Following the lecture, Henning led Forman, former D.C. Mayor Sharon Pratt (the first African American woman to be mayor of a major U.S. city); and journalist/author Jonetta Rose Barras in a conversation about the mass incarceration of people of color — what happened to create the problem and what we can do to respond today.
“We needed to address the crisis that was engulfing the city … we should have been approaching it in a more holistic way,” said Pratt, who served as mayor from 1991 to 1995. “But the reality is … that it was a maelstrom in which our community was engulfed. There were people who had struggled to own homes, struggled to be a part of their community, who had the greatest aspirations for their children and grandchildren … and they couldn’t step out the door.”

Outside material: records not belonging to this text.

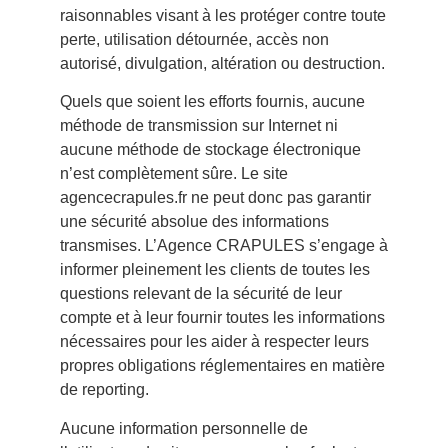
raisonnables visant à les protéger contre toute
perte, utilisation détournée, accès non
autorisé, divulgation, altération ou destruction.
Quels que soient les efforts fournis, aucune
méthode de transmission sur Internet ni
aucune méthode de stockage électronique
n’est complètement sûre. Le site
agencecrapules.fr ne peut donc pas garantir
une sécurité absolue des informations
transmises. L’Agence CRAPULES s’engage à
informer pleinement les clients de toutes les
questions relevant de la sécurité de leur
compte et à leur fournir toutes les informations
nécessaires pour les aider à respecter leurs
propres obligations réglementaires en matière
de reporting.
Aucune information personnelle de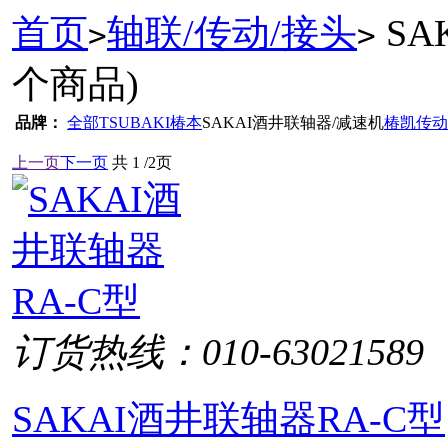
首页
轴联/传动/接头
SA
>
>
个商品)
品牌：
全部
TSUBAKI椿本
SAKAI酒井联轴器/减速机
椿凯传动
上一页
下一页
共
1
/2页
订货热线：010-63021589
SAKAI酒井联轴器RA-C型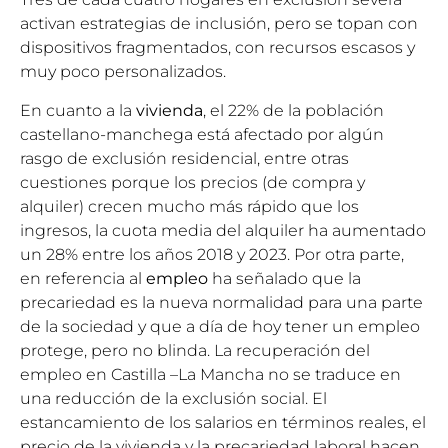
activan estrategias de inclusión, pero se topan con
dispositivos fragmentados, con recursos escasos y
muy poco personalizados.
En cuanto a la
vivienda
, el 22% de la población
castellano-manchega está afectado por algún
rasgo de exclusión residencial, entre otras
cuestiones porque los precios (de compra y
alquiler) crecen mucho más rápido que los
ingresos, la cuota media del alquiler ha aumentado
un 28% entre los años 2018 y 2023. Por otra parte,
en referencia al
empleo
ha señalado que la
precariedad es la nueva normalidad para una parte
de la sociedad y que a día de hoy tener un empleo
protege, pero no blinda. La recuperación del
empleo en Castilla –La Mancha no se traduce en
una reducción de la exclusión social. El
estancamiento de los salarios en términos reales, el
precio de la vivienda y la precariedad laboral hacen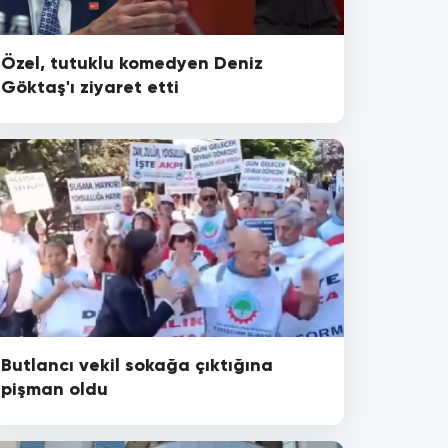
Özel, tutuklu komedyen Deniz
Göktaş'ı ziyaret etti
Butlancı vekil sokağa çıktığına
pişman oldu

Barras noted that her grandparents worked hard for her to thrive. “The sacrifice wasn’t just going to work, to a job … in some instances, people actually died to make our lives better, and ‘you have the nerve to actually commit a crime?’ … That was the message that we got from that generation … that whole history of sacrifice and struggle[.]”
Forman concluded the lecture: “I know that you will take down mass incarceration and you will replace it with a system that deserves to be called a criminal justice system. A system that protects communities while rehabilitating and restoring and overcoming and responding to harm. And when you do that … they are going to make a movie about it. And when it comes out, Professor Henning, Mayor Pratt, Ms. Barras and I, we will be in the front row, with popcorn, cheering you on.”
“Over the years, some truly remarkable scholars and public figures have given the Hart Lecture, [and] this year is certainly no exception …” said Associate Dean John Mikhail, who introduced Forman. “It’s a special pleasure for those of us who were fortunate to be his colleagues here at Georgetown, and have watched with admiration as James has become such an important voice in our national conversation around mass incarceration and racial justice.”
The Philip A. Hart Memorial Lecture was established at Georgetown Law in honor of the late Senator Philip Hart (C’34, H’70) to promote dialogue on topics that were of special interest to Senator Hart, such as human rights.
“James Forman Jr. embodies the same values that Senator Hart championed, and it’s an honor to welcome him here today,” said Dean William M. Treanor.
James Forman Jr. delivers the Philip A. Hart Lecture.
Yale Law Professor and Pulitzer-Prize Winner James Forman Jr. delivers Georgetown Law’s 2018 Philip A. Hart Lecture: "Locking Up Our Own: Race, Class, and the Politics of Mass Incarceration," followed by a panel discussion moderated by Professor Kristin Henning and featuring former mayor of Washington, D.C. Sharon Pratt and journalist Jonetta Rose Barras.